# Work required:
Tally the lines in the records underneath that contain the string "palindrome", and state the figure by itself.

# Data to process:
■ ■ ■ ■ ■
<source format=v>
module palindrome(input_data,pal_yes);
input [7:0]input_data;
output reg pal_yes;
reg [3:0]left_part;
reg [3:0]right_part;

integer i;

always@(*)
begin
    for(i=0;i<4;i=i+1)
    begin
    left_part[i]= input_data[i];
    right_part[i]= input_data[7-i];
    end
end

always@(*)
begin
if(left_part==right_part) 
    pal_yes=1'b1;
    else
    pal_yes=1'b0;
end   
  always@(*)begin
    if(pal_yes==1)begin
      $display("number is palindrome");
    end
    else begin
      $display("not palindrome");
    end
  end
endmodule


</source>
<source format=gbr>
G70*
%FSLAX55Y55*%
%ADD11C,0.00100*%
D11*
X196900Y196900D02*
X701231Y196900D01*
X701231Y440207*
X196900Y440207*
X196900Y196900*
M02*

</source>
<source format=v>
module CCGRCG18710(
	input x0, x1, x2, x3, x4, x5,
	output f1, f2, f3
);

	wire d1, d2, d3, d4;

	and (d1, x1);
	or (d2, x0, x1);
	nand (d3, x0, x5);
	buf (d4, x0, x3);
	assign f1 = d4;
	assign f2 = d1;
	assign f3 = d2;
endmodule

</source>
■ ■ ■ ■ ■
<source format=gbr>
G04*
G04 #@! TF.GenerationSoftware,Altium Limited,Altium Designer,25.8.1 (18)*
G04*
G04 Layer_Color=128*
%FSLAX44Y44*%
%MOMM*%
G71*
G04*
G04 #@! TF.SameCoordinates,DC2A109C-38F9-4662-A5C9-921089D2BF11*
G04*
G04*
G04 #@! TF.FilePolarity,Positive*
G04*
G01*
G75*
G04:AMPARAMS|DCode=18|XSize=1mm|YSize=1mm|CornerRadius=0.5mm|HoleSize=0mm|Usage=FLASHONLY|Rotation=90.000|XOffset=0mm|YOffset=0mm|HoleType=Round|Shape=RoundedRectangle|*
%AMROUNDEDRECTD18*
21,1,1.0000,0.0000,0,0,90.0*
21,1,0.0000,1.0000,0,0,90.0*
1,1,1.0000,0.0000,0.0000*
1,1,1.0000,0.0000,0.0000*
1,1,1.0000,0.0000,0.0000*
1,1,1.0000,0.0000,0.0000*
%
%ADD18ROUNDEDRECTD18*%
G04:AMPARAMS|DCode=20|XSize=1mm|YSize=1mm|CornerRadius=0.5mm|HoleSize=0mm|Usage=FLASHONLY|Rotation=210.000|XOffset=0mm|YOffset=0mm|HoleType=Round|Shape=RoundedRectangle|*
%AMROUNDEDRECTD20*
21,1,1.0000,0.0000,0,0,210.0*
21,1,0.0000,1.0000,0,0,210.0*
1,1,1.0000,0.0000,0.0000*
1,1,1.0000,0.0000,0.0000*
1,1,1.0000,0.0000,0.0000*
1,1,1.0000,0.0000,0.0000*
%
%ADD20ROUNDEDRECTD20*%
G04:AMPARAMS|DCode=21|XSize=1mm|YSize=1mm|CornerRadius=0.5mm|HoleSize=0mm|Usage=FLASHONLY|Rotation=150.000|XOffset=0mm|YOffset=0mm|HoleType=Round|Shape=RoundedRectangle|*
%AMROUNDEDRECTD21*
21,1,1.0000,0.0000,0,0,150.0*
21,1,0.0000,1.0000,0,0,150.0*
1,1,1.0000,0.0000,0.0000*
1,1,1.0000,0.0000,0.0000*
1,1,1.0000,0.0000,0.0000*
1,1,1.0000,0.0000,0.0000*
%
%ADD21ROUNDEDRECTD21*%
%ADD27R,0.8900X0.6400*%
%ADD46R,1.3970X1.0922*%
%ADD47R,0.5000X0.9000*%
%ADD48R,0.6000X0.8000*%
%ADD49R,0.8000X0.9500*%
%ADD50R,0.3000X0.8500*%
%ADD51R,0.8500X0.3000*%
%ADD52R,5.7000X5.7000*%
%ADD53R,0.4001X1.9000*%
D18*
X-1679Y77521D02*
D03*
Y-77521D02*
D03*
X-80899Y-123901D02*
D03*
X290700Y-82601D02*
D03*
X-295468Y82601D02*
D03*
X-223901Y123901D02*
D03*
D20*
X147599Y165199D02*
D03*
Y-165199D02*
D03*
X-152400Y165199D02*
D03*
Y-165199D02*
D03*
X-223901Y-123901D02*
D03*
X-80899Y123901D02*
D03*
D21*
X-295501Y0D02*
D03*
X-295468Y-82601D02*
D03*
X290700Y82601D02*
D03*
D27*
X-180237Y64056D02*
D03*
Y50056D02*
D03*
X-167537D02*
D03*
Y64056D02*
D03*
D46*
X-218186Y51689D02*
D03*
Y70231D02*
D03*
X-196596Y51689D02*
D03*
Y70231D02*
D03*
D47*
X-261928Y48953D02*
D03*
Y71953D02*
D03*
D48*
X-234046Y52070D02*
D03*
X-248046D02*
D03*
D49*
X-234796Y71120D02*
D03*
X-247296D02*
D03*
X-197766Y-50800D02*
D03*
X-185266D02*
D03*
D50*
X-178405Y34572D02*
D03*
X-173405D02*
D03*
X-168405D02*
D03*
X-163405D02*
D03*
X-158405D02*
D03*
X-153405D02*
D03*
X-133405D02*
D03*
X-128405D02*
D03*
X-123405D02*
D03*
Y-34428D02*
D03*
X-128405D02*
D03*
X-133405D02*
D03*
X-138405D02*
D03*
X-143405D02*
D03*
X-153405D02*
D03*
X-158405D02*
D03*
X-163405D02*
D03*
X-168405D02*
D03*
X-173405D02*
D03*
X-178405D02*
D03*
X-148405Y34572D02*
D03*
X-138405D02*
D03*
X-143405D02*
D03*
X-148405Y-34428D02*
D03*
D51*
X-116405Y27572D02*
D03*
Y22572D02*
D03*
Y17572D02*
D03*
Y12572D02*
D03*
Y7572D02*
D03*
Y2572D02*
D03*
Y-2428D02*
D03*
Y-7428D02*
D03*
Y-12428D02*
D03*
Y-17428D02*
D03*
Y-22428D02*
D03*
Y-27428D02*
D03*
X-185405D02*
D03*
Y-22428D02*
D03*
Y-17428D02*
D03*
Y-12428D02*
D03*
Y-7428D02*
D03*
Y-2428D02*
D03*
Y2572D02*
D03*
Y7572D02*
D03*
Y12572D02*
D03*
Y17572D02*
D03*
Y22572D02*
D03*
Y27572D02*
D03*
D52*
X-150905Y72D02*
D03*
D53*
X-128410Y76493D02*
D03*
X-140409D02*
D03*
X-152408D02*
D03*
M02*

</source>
■ ■ ■ ■ ■
# Result:
3